Jakarta, Bumntrack.co.id – Publikasi Laporan Keuangan Semester I/2020 PT Pertamiba (persero) menunjukan bahwa perusahaan mengalami kerugian sekitar Rp11 triliun. Kerugian sebesar itu merupakan rekor rugi tertinggi selama 10 tahun terakhir. Penurunan lifting minyak merupakan penyumbang terbesar terhadap penurunan penjualan ekspor Migas, yang menyebabkan Pertamina merugi.
“Namun, mestinya pendapatan penjualan BBM meningkat pesat. Pasalnya, Pertamina tidak menurunkan harga BBM pada saat harga minyak dunia lagi terpuruk selama tahun 2020,” kata Pengamat Ekonomi Energi dari Universitas Gadjah Mada, Fahmy Radhi di Jakarta, Kamis (27/8).
Dalam kondisi merugi itu, keputusan Pertamina untuk akuisisi ladang minyak di luar negeri merupakan keputusan blunder. Pasalnya hal tersebut akan memperbesar kerugian Pertamina pada semester II/2020. Alasannya, investasi tersebut tidak bisa dibiayai dari sumber internal laba ditahan, tapi dibiayai dari sumber eksteral utang.
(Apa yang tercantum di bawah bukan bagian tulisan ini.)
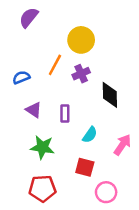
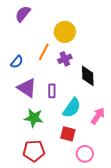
blue semicircle: (21, 77) -> (17, 62), turned 152
purple triangle: (34, 110) -> (27, 88), size x1.5
cyan semicircle: (90, 135) -> (72, 108), size x1.5

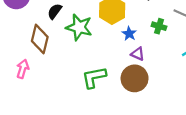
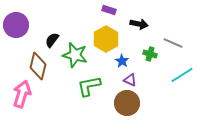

Otomatis akan semakin memperbesar biaya bunga sehingga memberatkan kerugian
“Selain tidak ada laba ditahan, setoran deviden dan pajak juga akan mengalami penurunan drastis. Demikian juga dengan partner dan kontraktor yang selama ini bekerja sama dengan Pertamina pasti akan terkena imbasnya. Ujung-ujungnya, PHK di Pertamina dan para partner tidak bisa dihindarkan. Sehingga memperbesar jumlah PHK di Indonesia,” jelasnya.
Dalam kondisi tersebut, Pertamina tidak bisa ikut berperan dalam memberikan kontribusi terhadap sumber dana APBN, pembukaan lapangan pekerjaan, dan pertumbuhan ekonomi, serta pencegahan ancaman resesi ekonomi Indonesia.